▼
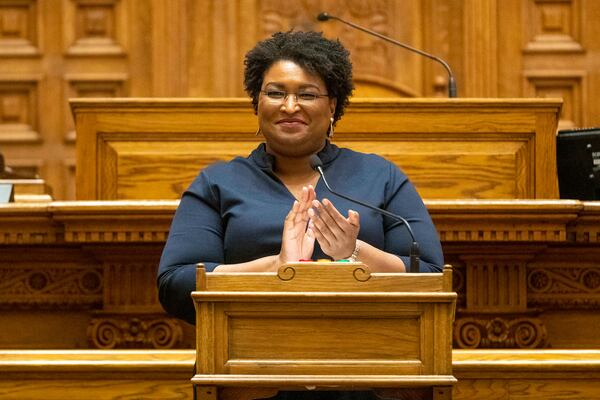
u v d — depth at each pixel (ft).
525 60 73.41
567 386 26.45
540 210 34.99
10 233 36.47
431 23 73.31
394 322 22.13
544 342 36.83
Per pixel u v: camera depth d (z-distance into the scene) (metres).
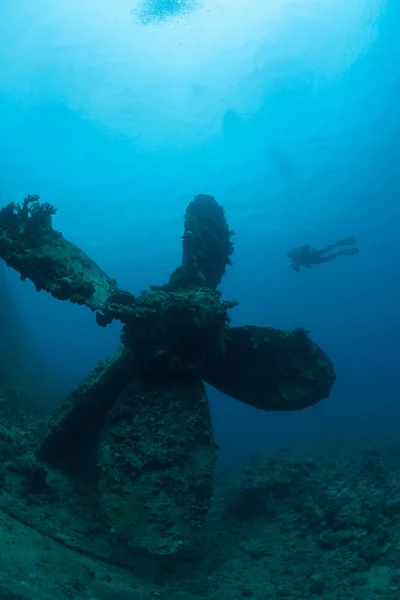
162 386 8.80
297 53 47.22
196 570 7.77
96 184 52.59
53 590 4.96
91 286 8.55
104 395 9.70
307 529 9.23
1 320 26.66
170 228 56.41
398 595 6.03
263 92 49.28
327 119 51.41
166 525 6.80
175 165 53.19
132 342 8.80
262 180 55.06
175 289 10.02
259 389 9.72
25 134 47.78
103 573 6.33
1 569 4.73
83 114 47.56
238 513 10.69
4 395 15.88
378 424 26.89
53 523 7.19
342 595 6.51
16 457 8.83
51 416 10.67
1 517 6.38
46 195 51.81
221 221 10.86
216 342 8.69
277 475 11.90
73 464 10.15
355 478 12.55
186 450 7.89
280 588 6.96
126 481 7.50
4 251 8.28
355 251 19.66
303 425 39.31
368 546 7.69
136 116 49.06
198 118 50.38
▲
### WORK INSTRUCTIONS
Output every entry above exactly as written, but omit the pictures.

### RESPONSE
u v d — depth at each pixel (ft).
525 60 73.41
567 386 26.45
540 210 34.99
10 233 36.47
431 23 73.31
394 322 22.13
544 342 36.83
Per pixel u v: camera depth d (z-distance into the scene) (metres).
162 386 8.80
297 53 47.22
196 570 7.77
96 184 52.59
53 590 4.96
91 286 8.55
104 395 9.70
307 529 9.23
1 320 26.66
170 228 56.41
398 595 6.03
263 92 49.28
327 119 51.41
166 525 6.80
175 165 53.19
132 342 8.80
262 180 55.06
175 289 10.02
259 389 9.72
25 134 47.78
103 573 6.33
1 569 4.73
83 114 47.56
238 513 10.69
4 395 15.88
378 424 26.89
53 523 7.19
342 595 6.51
16 457 8.83
51 416 10.67
1 517 6.38
46 195 51.81
221 221 10.86
216 342 8.69
277 475 11.90
73 464 10.15
355 478 12.55
186 450 7.89
280 588 6.96
126 481 7.50
4 251 8.28
355 251 19.66
303 425 39.31
368 546 7.69
136 116 49.06
198 118 50.38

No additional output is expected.